Mob processes listen for combat events via PubSub. When hit, they aggro and counter-attack on a 2-second timer. They stop wandering while aggro'd. On death, they remove themselves from the world, respawn after a delay, and exit.
All state changes broadcast via Phoenix PubSub across four topics:
| Topic | Events |
|---|---|
world:presence |
Entity join, entity leave |
world:movement |
Entity position changes |
combat:events |
Ability use, damage, death, DoT ticks |
entity:changes |
Entity creation, stat updates, entity removal |
LiveViews subscribe on mount and update their assigns from incoming messages.
The LiveView that triggers a change updates itself through the same handle_info
path as every other subscriber, one code path for all state changes.
Players connect in their browser, pick a username, and explore a procedurally generated dungeon together. Controls are WASD / arrow keys or click-to-move.
The dungeon is procedurally generated on a 30x30 grid:
- Place rooms randomly, then check for overlap, repeat (with padding)
- Connect rooms via minimum spanning tree (MST) over room centers (Kruskal's algorithm)
- Carve L-shaped corridors along each MST edge
- Place upstairs in the first room, downstairs in the farthest room
- Validate the path between stairs crosses enough rooms, regenerate if too short
Generation is fully deterministic when given a seed.
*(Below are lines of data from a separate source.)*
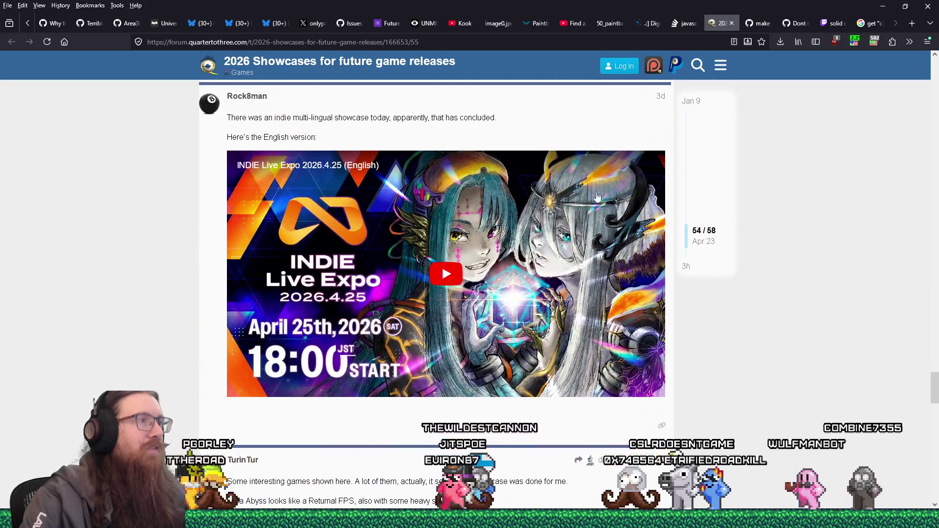
pyautogui.middleClick(314, 167)
pyautogui.click(759, 17)
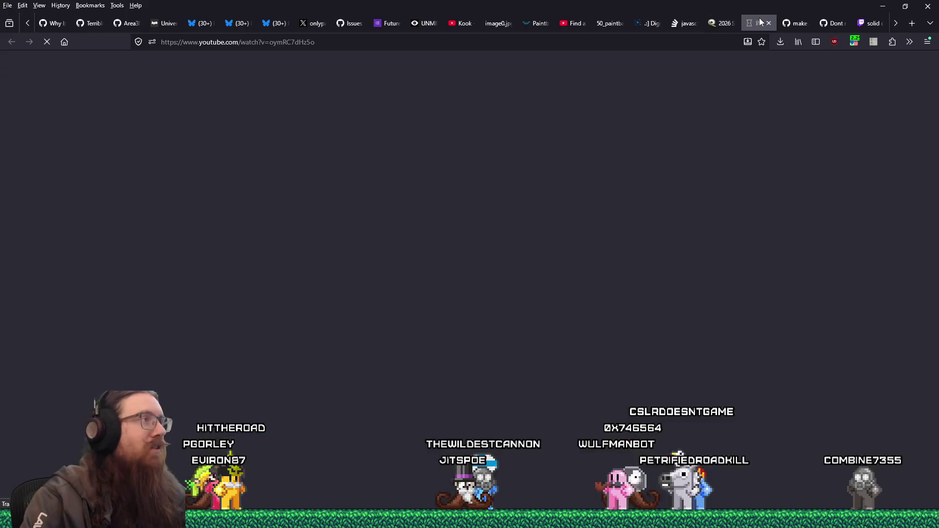
# Step: Copy the INDIE Live Expo video's URL from the address bar
pyautogui.rightClick(311, 43)
pyautogui.click(333, 97)
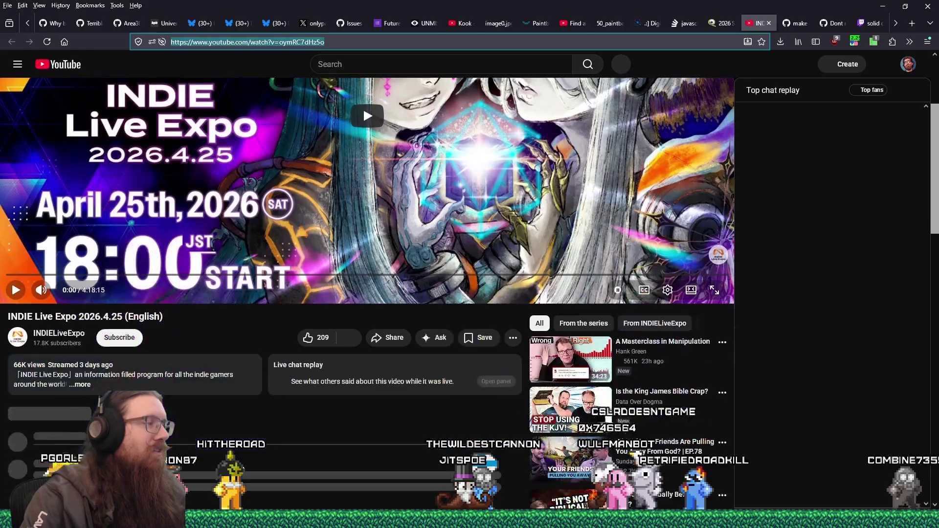
pyautogui.click(362, 521)
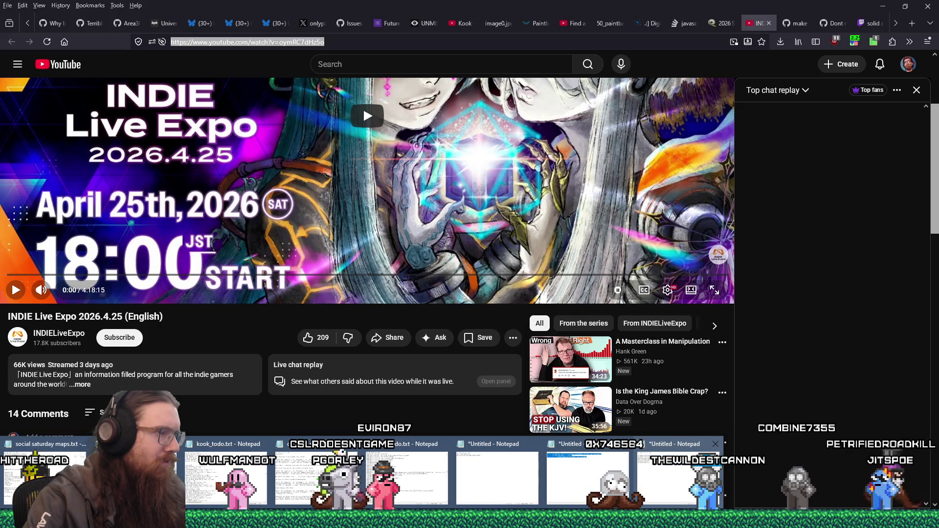
# Step: Open kook_marketing.txt and add 'Apr-25-2026 - Indie Live Expo' with the video link above Psychodelic Festival
pyautogui.press('super+r')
The seed is persisted in ETS so WorldServer regenerates the same map after a restart.
The stats system uses a protocol-based design with base stats and derived stats:
- Base stats (STR, DEX, CON) store a base value and a list of bonuses
- Derived stats (max HP) compute their value from other stats via a formula
- HP is checked to never exceed max HP
- Bonuses can be added and removed dynamically for buffs and equipment (once equipment becomes available)
Effective value of any stat = base (or formula result) + sum of all bonuses.
Note: this is not standard for Nethack, might change it to match in the near future, not sure. I've grown to like it a bit
| Tile | Character | Description |
|---|---|---|
| Wall | # |
Blocks movement |
| Floor | . |
Walkable |
| Door | + |
Walkable (no special behavior yet) |
| Upstairs | < |
Player spawn point |
| Downstairs | > |
Destination (no level transition yet) |
Players render as @ (yellow for you, cyan for others).
Mobs render as their first letter in red (goblin → g, spider → s, rat → r).
A flake.nix is included. If you use Nix, run nix develop to get a shell with
Elixir and all dependencies.
git clone ssh://git@codeberg.org/ellyxir/gameserver.git
cd gameserver
mix setup
mix phx.serverGo to http://localhost:4000
mix test # Run tests
mix format # Format code
mix credo --strict # Lint
mix dialyzer # Type checking
mix precommit # Run all checks (compile, format, test)Benchmarking and performance docs are in the docs/ directory.
- Equipment (using the same effect system as combat)
- Consumables
- Level transitions via stairs
- Aggressive mob pathfinding toward players
- Space partitioning (don't see all players move, performance optimisation)
- Instances
- Generalise game system (stats, formulas)
- Sample 3D client
- Support real time movement with 3D interpolation
Licensed under the Apache License, Version 2.0. See LICENSE for details.